== Reading passage ==
The Sower’s Great Risk
User's Guide to Sunday, July 13
Sunday, July 13, is the 15th Sunday in Ordinary Time (Year A).
Isaiah 55:10-11, Psalm 65:10-14, Romans 8:18-23, Matthew 13:1-23 or 13:1-9
Today’s Gospel, the Parable of the Sower, shows the great risk inherent in Jesus’s sacrifice on the cross: Not only did he live and die for us, he did so with no guaranteed result. The results of his sacrifice are entirely in our hands.
We already understand how this works with material things. God gives abundantly the material things we need, as the first reading shows — but we need to cooperate with him to be able to use them.
“The rain and snow come down and do not return,” says Isaiah, “till they have watered the earth, making it fertile and fruitful, giving seed to the one who sows and bread to the one who eats.”
If we freely decide to use God’s material gifts, we will benefit most from them. If we sow, harvest, mill and cook, we get bread. If we freely decide not to put forth the effort, the results will be worse for us.
St. Paul’s letter refers to a similar situation in God’s grace. “I consider that the sufferings of this present time are as nothing compared with the glory to be revealed for us,” he writes to the Romans. In the spiritual order, our cooperation means that we ourselves become “firstfruits” of the Spirit.
The Gospel makes the comparison explicit: “A sower went out to sow,” Jesus says, and describes what happens to the seed that falls in rocky areas, weedy areas or in sun-baked areas.
The seed is the word of God, he explains, and how it is received is critical: The distractions of the world crowd it out, the weakness of the flesh can’t hold it or the trickery of the devil steals it away.
But when Jesus talks about the word of God being sown into the ground, it is hard not to think of the Gospel of John. That Gospel starts by describing Jesus himself as the Word: “In the beginning was the Word, and the Word was with God … and the Word was made flesh and dwelt among us.”
Later in John, on the eve of the Passion, Jesus, the Word of God, describes how his mission will reach fulfillment: “Amen, amen, I say to you, unless a grain of wheat falls to the ground and dies, it remains just a grain of wheat; but if it dies, it produces much fruit.”

== Given records ==
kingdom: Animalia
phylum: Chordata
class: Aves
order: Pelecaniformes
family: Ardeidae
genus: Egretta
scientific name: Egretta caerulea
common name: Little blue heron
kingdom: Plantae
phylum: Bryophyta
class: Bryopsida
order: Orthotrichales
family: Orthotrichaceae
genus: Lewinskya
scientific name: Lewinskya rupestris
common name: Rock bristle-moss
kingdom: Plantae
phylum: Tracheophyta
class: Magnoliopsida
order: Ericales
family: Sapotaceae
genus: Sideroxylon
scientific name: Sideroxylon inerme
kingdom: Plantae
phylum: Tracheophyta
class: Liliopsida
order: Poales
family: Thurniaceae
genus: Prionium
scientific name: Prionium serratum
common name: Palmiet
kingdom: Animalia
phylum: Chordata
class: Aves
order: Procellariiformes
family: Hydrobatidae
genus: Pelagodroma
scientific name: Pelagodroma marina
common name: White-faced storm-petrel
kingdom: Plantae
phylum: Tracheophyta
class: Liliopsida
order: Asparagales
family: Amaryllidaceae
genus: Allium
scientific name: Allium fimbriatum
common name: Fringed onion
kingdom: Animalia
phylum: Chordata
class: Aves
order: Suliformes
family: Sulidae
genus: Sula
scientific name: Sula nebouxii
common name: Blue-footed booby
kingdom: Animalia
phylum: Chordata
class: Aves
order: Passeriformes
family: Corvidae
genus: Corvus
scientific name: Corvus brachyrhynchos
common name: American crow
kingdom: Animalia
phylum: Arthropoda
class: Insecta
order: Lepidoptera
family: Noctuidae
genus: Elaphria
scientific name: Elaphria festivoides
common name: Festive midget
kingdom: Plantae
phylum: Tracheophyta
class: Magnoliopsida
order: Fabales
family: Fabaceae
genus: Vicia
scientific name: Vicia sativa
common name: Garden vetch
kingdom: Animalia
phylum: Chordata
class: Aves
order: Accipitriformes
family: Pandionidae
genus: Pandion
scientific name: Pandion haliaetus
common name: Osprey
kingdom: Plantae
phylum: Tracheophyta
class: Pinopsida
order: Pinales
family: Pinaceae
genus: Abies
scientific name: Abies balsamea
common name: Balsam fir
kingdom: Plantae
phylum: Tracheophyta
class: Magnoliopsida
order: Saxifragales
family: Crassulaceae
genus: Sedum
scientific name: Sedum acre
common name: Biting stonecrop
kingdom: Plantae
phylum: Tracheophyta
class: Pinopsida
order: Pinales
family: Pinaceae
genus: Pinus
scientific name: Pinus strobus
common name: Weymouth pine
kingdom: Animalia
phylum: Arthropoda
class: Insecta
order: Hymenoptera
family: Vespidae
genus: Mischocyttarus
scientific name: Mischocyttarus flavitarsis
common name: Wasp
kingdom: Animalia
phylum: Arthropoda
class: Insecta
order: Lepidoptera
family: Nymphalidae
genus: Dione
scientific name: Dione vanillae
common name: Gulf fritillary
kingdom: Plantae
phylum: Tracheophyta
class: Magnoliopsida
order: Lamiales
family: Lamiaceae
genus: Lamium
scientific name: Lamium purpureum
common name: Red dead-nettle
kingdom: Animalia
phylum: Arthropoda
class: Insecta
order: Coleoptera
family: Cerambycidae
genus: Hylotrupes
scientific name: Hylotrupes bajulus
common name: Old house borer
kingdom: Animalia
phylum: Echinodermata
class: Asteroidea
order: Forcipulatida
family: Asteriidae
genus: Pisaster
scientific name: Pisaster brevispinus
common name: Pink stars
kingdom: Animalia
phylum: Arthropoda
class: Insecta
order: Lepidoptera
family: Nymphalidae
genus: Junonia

== Study questions ==
1) In the reflection on the Sower, mark each statement yes or no and quote the words that settle it: (a) Jesus's sacrifice came with a guaranteed result. (b) Isaiah says the rain and snow give seed to the one who sows. (c) The Gospel of John begins by describing Jesus as the Word.
2) Using the reflection on the Sower, explain in one to three sentences why Jesus's sacrifice on the cross carried a great risk.
3) Please write out the reflection on the Sower between "St. Paul’s letter" and "of the Spirit.", inclusive.
The material comes from a separate source.

== Responses per task ==
1)
(a) No: "he did so with no guaranteed result."
(b) Yes: "giving seed to the one who sows and bread to the one who eats."
(c) Yes: "That Gospel starts by describing Jesus himself as the Word."

2) He lived and died for us with no guaranteed result. The results of his sacrifice are entirely in our hands.

3)
St. Paul’s letter refers to a similar situation in God’s grace. “I consider that the sufferings of this present time are as nothing compared with the glory to be revealed for us,” he writes to the Romans. In the spiritual order, our cooperation means that we ourselves become “firstfruits” of the Spirit.